Changer le terreau social


Faute de moyens toujours, par démagogie parfois,  nombre d’hommes politiques continuent à faire leurs gammes sur la partition usée de la sécurité, voire de la peur.
L’air sécuritaire est connu depuis 20 ans:  or, c’est dans une perspective à 20 ans qu’il faut agir désormais.
Avec surtout –c’est tout sauf un poncif- la clé de l’éducation. 
La ministre Milquet (cdH)  est timide lorsqu’elle concède des “cours de civisme et de philosophie “ dès seulement 6 ans. C’est plus tôt (4 ans) qu’il faut commencer à agir si on veut éviter des propos du type de celui du petit Ahmed, 8 ans, au commissariat pour “incitation au terrorisme”.
Et nos politiques de premier plan  feraient bien de se saisir de ces débats de “terreau social” qui n’agitent jusqu’ici que quelques discrètes commissions parlementaires.

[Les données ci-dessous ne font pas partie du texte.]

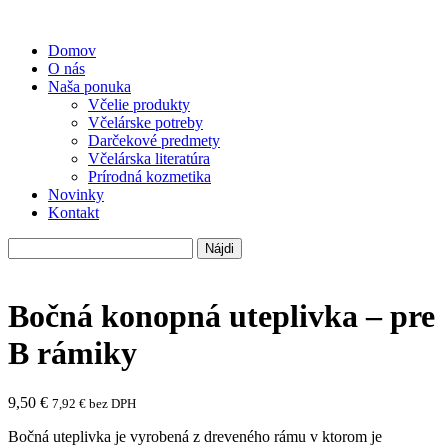
Domov
O nás
Naša ponuka
Včelie produkty
Včelárske potreby
Darčekové predmety
Včelárska literatúra
Prírodná kozmetika
Novinky
Kontakt
Hľadať:
Bočná konopná uteplivka – pre
B rámiky
9,50
€
7,92
€
bez DPH
Bočná uteplivka je vyrobená z dreveného rámu v ktorom je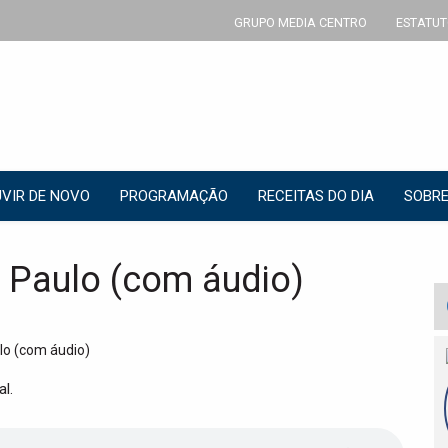
GRUPO MEDIA CENTRO
ESTATUT
VIR DE NOVO
PROGRAMAÇÃO
RECEITAS DO DIA
SOBRE
Paulo (com áudio)
l.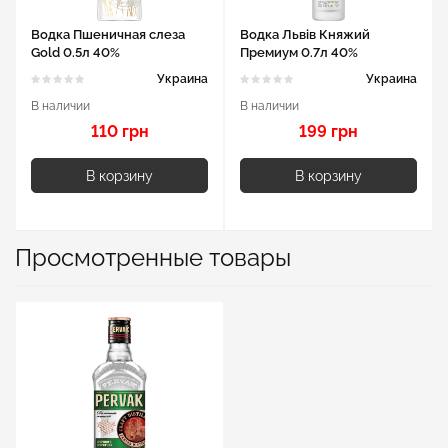
Водка Пшеничная слеза
Водка Львів Княжий
Gold 0.5л 40%
Премиум 0.7л 40%
Украина
Украина
В наличии
В наличии
110 грн
199 грн
В корзину
В корзину
Просмотренные товары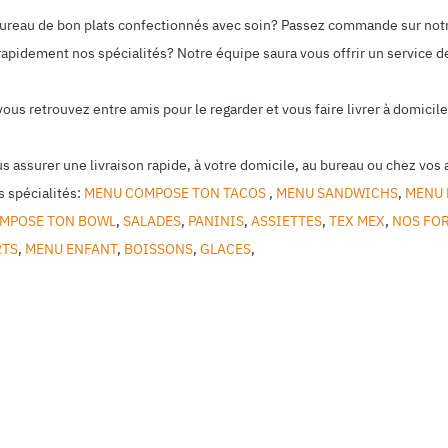
 bureau de bon plats confectionnés avec soin? Passez commande sur not
rapidement nos spécialités? Notre équipe saura vous offrir un service de
 vous retrouvez entre amis pour le regarder et vous faire livrer à domic
us assurer une livraison rapide, à votre domicile, au bureau ou chez vos 
 spécialités:
MENU COMPOSE TON TACOS
,
MENU SANDWICHS
,
MENU 
MPOSE TON BOWL
,
SALADES
,
PANINIS
,
ASSIETTES
,
TEX MEX
,
NOS FOR
RTS
,
MENU ENFANT
,
BOISSONS
,
GLACES
,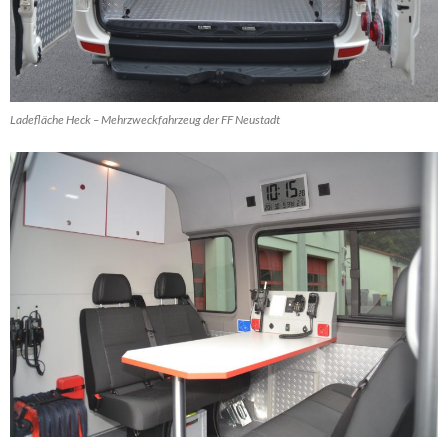
Ladefläche Heck – Mehrzweckfahrzeug der FF Neustadt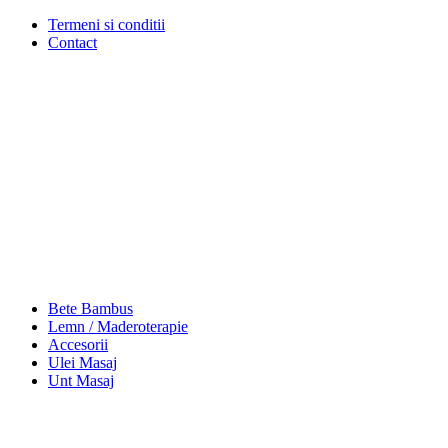
Termeni si conditii
Contact
Bete Bambus
Lemn / Maderoterapie
Accesorii
Ulei Masaj
Unt Masaj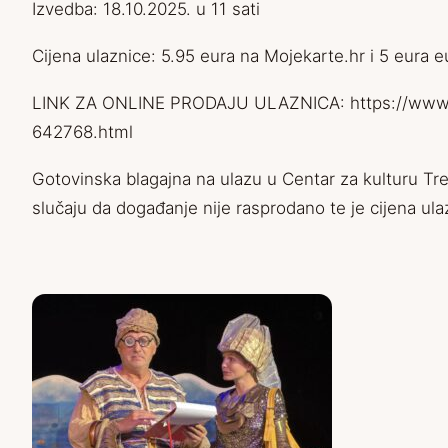
Izvedba: 18.10.2025. u 11 sati
Cijena ulaznice: 5.95 eura na Mojekarte.hr i 5 eura e
LINK ZA ONLINE PRODAJU ULAZNICA:
https://www.
642768.html
Gotovinska blagajna na ulazu u Centar za kulturu Tr
slučaju da događanje nije rasprodano te je cijena ula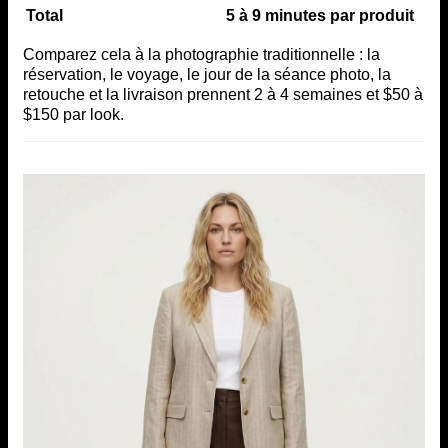
Total
5 à 9 minutes par produit
Comparez cela à la photographie traditionnelle : la
réservation, le voyage, le jour de la séance photo, la
retouche et la livraison prennent 2 à 4 semaines et $50 à
$150 par look.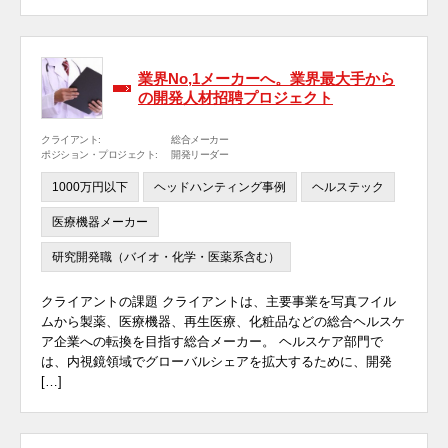
業界No,1メーカーへ。業界最大手から
の開発人材招聘プロジェクト
クライアント:
総合メーカー
ポジション・プロジェクト:
開発リーダー
1000万円以下
ヘッドハンティング事例
ヘルステック
医療機器メーカー
研究開発職（バイオ・化学・医薬系含む）
クライアントの課題 クライアントは、主要事業を写真フイル
ムから製薬、医療機器、再生医療、化粧品などの総合ヘルスケ
ア企業への転換を目指す総合メーカー。 ヘルスケア部門で
は、内視鏡領域でグローバルシェアを拡大するために、開発
[…]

Avec quels budgets reconstruire encore des écoles non-containers, rénover des quartiers, arrêter d’envoyer les familles en difficulté toujours dans les mêmes zones “difficiles”?

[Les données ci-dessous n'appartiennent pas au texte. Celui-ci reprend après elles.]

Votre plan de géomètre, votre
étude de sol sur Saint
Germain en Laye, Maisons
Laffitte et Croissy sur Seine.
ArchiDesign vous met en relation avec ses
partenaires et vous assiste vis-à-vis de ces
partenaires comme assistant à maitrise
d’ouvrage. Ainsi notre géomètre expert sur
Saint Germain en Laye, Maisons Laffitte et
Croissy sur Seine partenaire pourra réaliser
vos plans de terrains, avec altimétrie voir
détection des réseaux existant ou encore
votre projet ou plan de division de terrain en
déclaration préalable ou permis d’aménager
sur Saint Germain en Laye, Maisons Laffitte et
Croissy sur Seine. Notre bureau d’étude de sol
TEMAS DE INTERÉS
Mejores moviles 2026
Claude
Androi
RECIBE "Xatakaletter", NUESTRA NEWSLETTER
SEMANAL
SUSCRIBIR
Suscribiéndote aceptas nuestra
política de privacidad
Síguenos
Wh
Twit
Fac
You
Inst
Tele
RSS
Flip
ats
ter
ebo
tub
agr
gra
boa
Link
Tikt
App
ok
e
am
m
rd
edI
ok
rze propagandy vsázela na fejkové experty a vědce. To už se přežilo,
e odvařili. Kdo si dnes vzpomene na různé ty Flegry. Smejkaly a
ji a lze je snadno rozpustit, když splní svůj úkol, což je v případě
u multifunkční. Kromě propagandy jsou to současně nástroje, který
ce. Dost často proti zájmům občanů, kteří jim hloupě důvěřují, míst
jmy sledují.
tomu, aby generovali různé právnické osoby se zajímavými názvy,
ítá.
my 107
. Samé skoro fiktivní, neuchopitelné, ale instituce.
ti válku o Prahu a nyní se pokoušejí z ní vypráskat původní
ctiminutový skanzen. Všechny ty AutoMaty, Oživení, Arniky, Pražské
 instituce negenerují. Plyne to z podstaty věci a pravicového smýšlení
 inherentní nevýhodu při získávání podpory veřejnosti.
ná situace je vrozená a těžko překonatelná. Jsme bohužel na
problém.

Oui, on parle beaucoup du “fait religieux”. Qui fait notamment que certaines jeunes filles belges d’origine allochtone, malgré parfois bien des diplomes, se replient pourtant surleur communauté. Parce qu’on ne leur donne pas d’emploi.

L’enjeu crucial de l’égalité hommes/femmes

Que fait vraiment ce pays pour assurer une meilleure égalité hommes-femmes? Que font nos politiques; de tous niveaux de pouvoir, pour assurer un avenir professionnel aux jeunes diplomées d’origine allochtone qui, déjà, de par leur milieu, ne se considèrent déjà pas toujours comme les égales de l’homme?
Un bébé sur deux en Belgique naît hors mariage: la société belge évolue à toute vibrure mais nos politiques, apparemment,font mine de l’ignorer.
Le tout sécuritaire, c’est une peur: c’est le #Charlisme.
Les combats sociétaux de progrès à long terme, c’est très #JeSuisCharlie.